Nada Zeitalini Arani - detikNews
Jumat, 06 Mei 2022 22:03 WIB
Direktur Utama Pertamina Nicke Widyawati memantau langsung ketersediaan dan penyaluran Bahan Bakar Minyak (BBM) untuk arus balik mudik Lebaran Idul Fitri lewat Pertamina Integrated Enterprise Data and Center Command (PIEDCC).
Foto: Dok. Pertamina
Jakarta -

Direktur Utama Pertamina Nicke Widyawati memantau langsung ketersediaan dan penyaluran Bahan Bakar Minyak (BBM) untuk arus balik Lebaran lewat Pertamina Integrated Enterprise Data and Center Command (PIEDCC). Nicke memastikan ketersediaan dan penyaluran BBM dalam kondisi aman.

Nicke menyambangi PIEDCC di Gedung Grha Pertamina, Jakarta Pusat, Jumat (6/5) didampingi Direktur Logistik dan Infrastruktur Pertamina yang juga sebagai Ketua Satuan Tugas Ramadan dan Idul Fitri (Satgas Rafi) Pertamina Mulyono. Hadir juga Dirjen Migas Kementerian ESDM Tutuka Ariadji. Nicke dan rombongan melihat langsung data ketersediaan dan penyaluran BBM seluruh Indonesia lewat tampilan layar di PIEDCC.

Nicke mengatakan PIEDCC mengelola data secara terintegrasi dari hulu ke hilir selama 24 jam secara realtime, baik itu untuk BBM, gas hingga Avtur. Tim PIEDCC juga melakukan analisa data menjadi informasi, mendeteksi data, anomali, menguji keandalan data serta menyusun executive summary dan rekomendasi yang diperlukan dalam proses pengambilan keputusan.
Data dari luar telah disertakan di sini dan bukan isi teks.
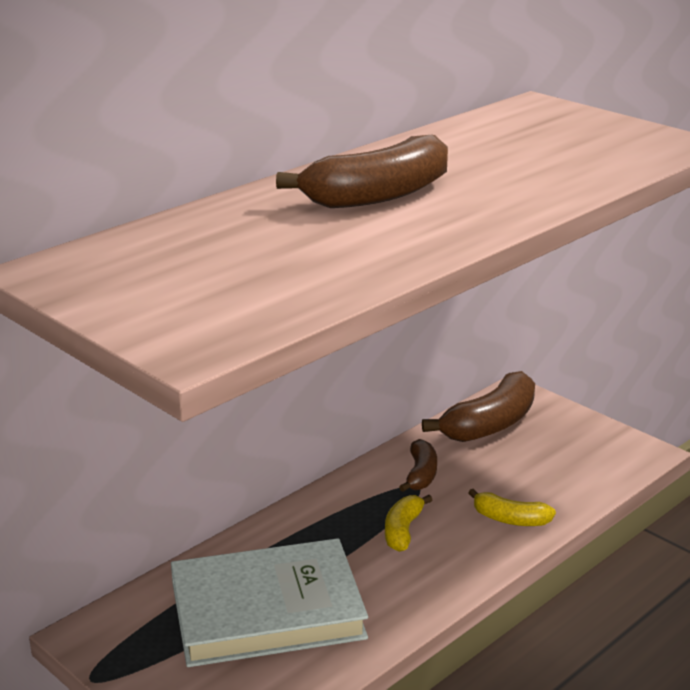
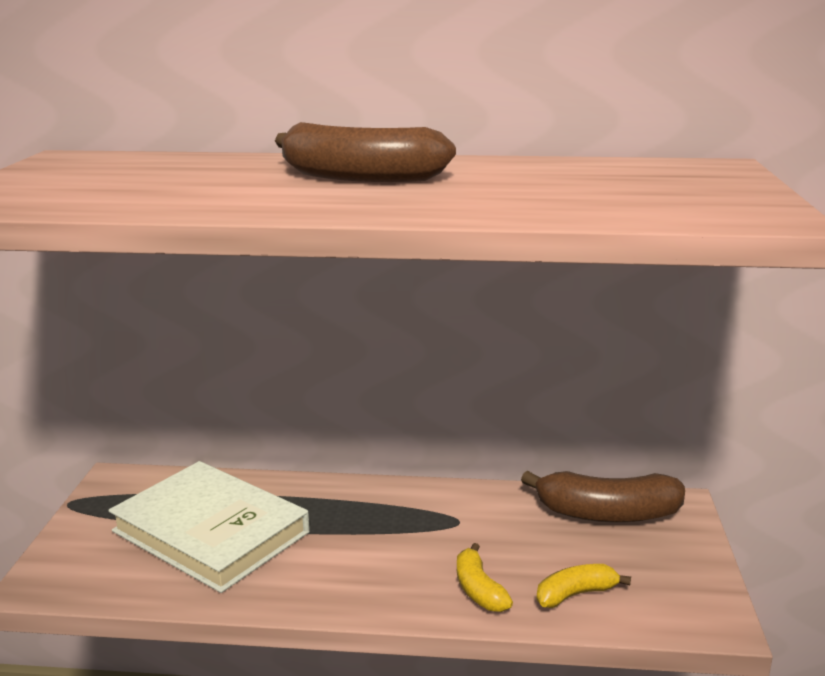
camera: 50 degrees right, 5 degrees down
(403, 531) = (386, 543): yellow banana -> yellow banana (575, 594)
(421, 474) = (477, 515): brown banana -> none

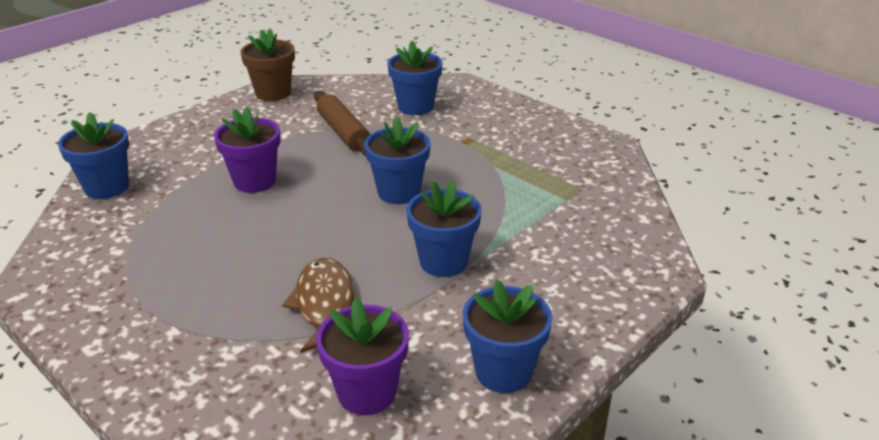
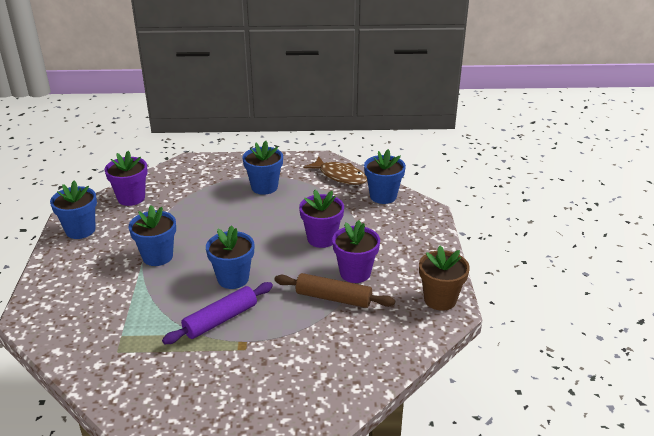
camera: 135 degrees right, 0 degrees up
(290, 139) = (355, 273): none -> purple flower pot
(324, 305) = (190, 212): brown fish -> brown fish (340, 176)
(415, 107) = (324, 354): blue flower pot -> blue flower pot (264, 187)
(460, 165) = (220, 320): none -> purple rolling pin

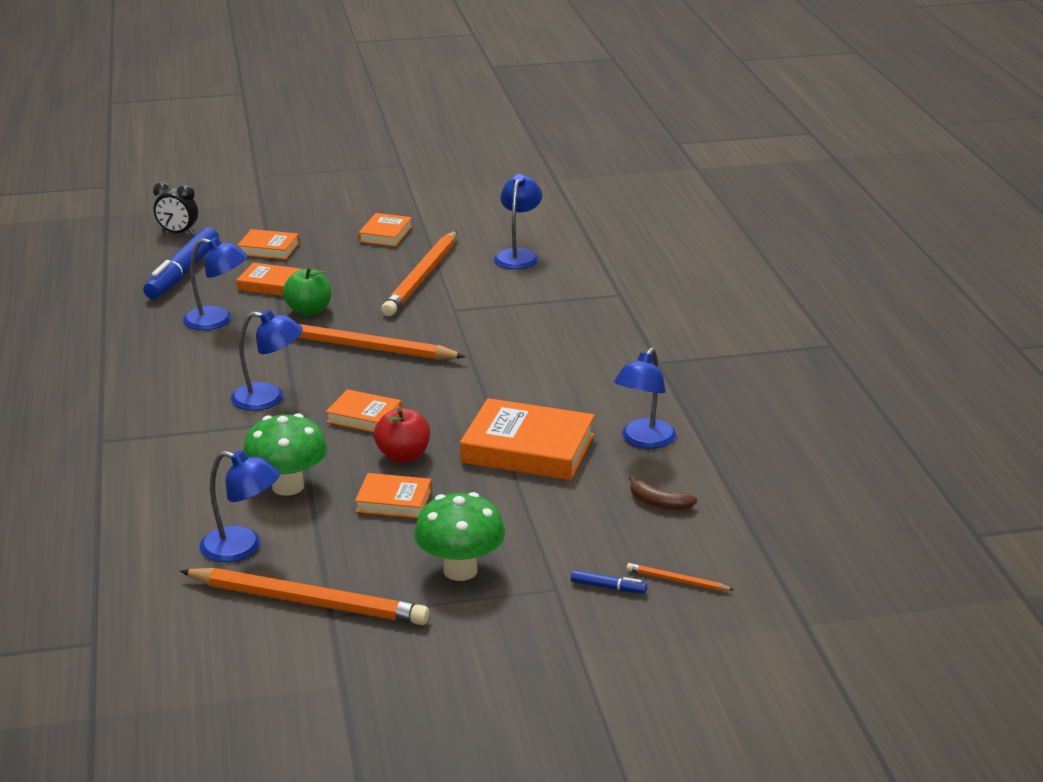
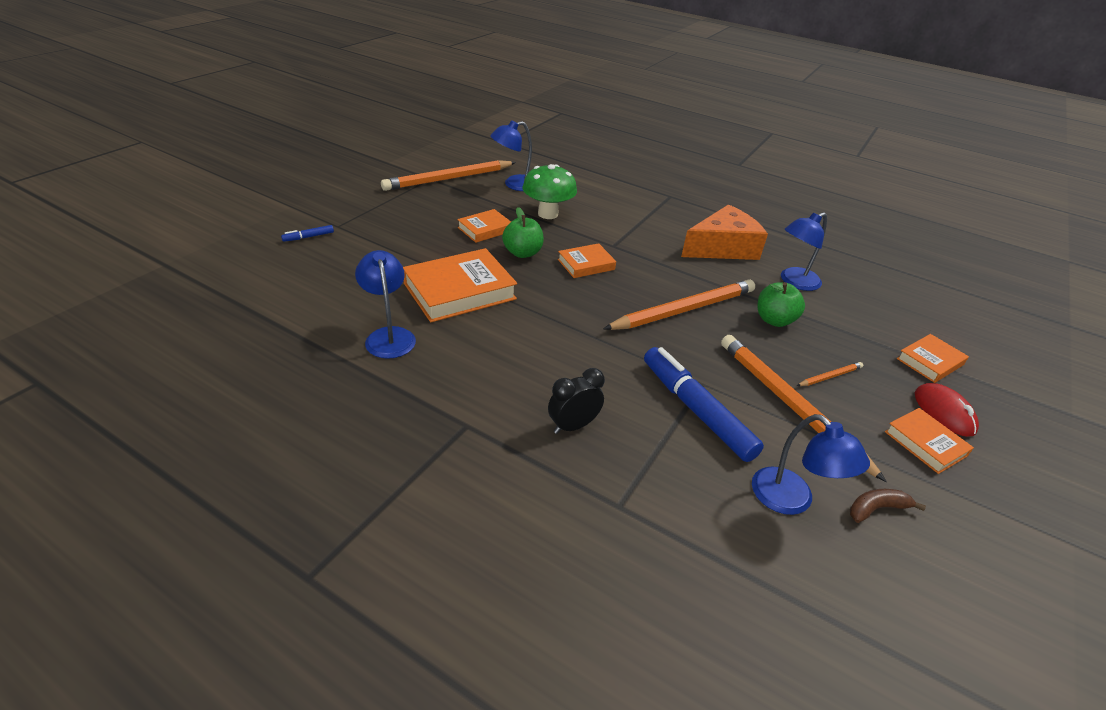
camera: 130 degrees right, 10 degrees up
(178, 233) = (1001, 338): black clock -> black clock (573, 426)
(183, 273) = (902, 305): blue marker -> blue marker (696, 410)
(199, 369) = (722, 248): none -> orange cheese
(268, 398) = (653, 250): blue lamp -> none
(269, 284) = (845, 328): orange book -> none
(335, 235) = (944, 412): none -> red mouse
(403, 456) = (522, 253): red apple -> green apple
(460, 570) = (399, 214): green mushroom -> none
(659, 503) = (328, 295): brown banana -> brown banana (876, 509)
(677, 581) = (269, 255): orange pencil -> orange pencil (830, 376)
"Semuanya bisa kita lihat dari sini. Jadi kalau selama ini kita berbicara tentang kesiapan supply and distribution untuk arus mudik, yang kelihatan di permukaan adalah bagaimana kita mengelola agar sepanjang jalur mudik ini tidak terjadi antrean atau kelangkaan BBM. Tapi sebetulnya yang kita lakukan kita menyiapkannya dari hulu hingga hilir," jelas Nicke dalam keterangan tertulis, Jumat (6/5/2022).

Nicke mengatakan Pertamina berhasil melewati arus mudik Lebaran Idul Fitri 2022. Kini Pertamina siap dalam menghadapi arus balik mudik Lebaran. Diperkirakan total jumlah pemudik tahun ini mencapai 85 juta pemudik dengan berbagai moda transportasi. Pertamina siaga mengantisipasi lonjakan permintaan BBM untuk arus balik Lebaran.

"Ini yang menjadi kunci keberhasilan, tahun ini dengan lonjakan di masa arus mudik itu peningkatannya sampai 41%, selama ini yang tertinggi itu hanya 11% bayangkan kalau kita masih mengelolanya secara manual, tidak mungkin kita bisa menambah stok bahkan di beberapa SPBU yang dilewati oleh arus mudik. Kalau kita tidak merencanakan secara detail dari hulu ke hilir, tidak mungkin kita bisa memenuhi ini," ujar Nicke.

Nicke mengatakan permintaan BBM mengalami peningkatan yang sangat signifikan, yakni sekitar 43%-58% yang terjadi di Jalur Tol Trans Jawa, Jalur Pantura (non tol) dan Jalur Selatan Jawa (non tol) pada saat puncak arus mudik. Diperkirakan kondisi yang sama terjadi pada saat arus balik.

"Secara umum stok dan penyaluran BBM saat ini dalam kondisi aman dan berjalan lancar. Pertamina menjamin seluruh layanan BBM, khususnya Solar, Pertalite, Pertamax dan Avtur dalam kondisi normal," kata Nicke.

Nicke mengatakan selama mudik Lebaran Idul Fitri 2022, tidak terjadi kelangkaan BBM. Ini karena Pertamina mengoptimalkan seluruh infrastruktur secara terintegrasi dari hulu hingga hilir, mulai dari produksi dan operasional kilang, pengangkutan kapal hingga penyaluran ke SPBU.

"Tidak ada kelangkaan, semuanya bisa terpenuhi. Kita monitor semua, seperti kereta api, pesawat dan kendaraan logistik. Alhamdulillah semuanya bisa kita penuhi," ucap Nicke.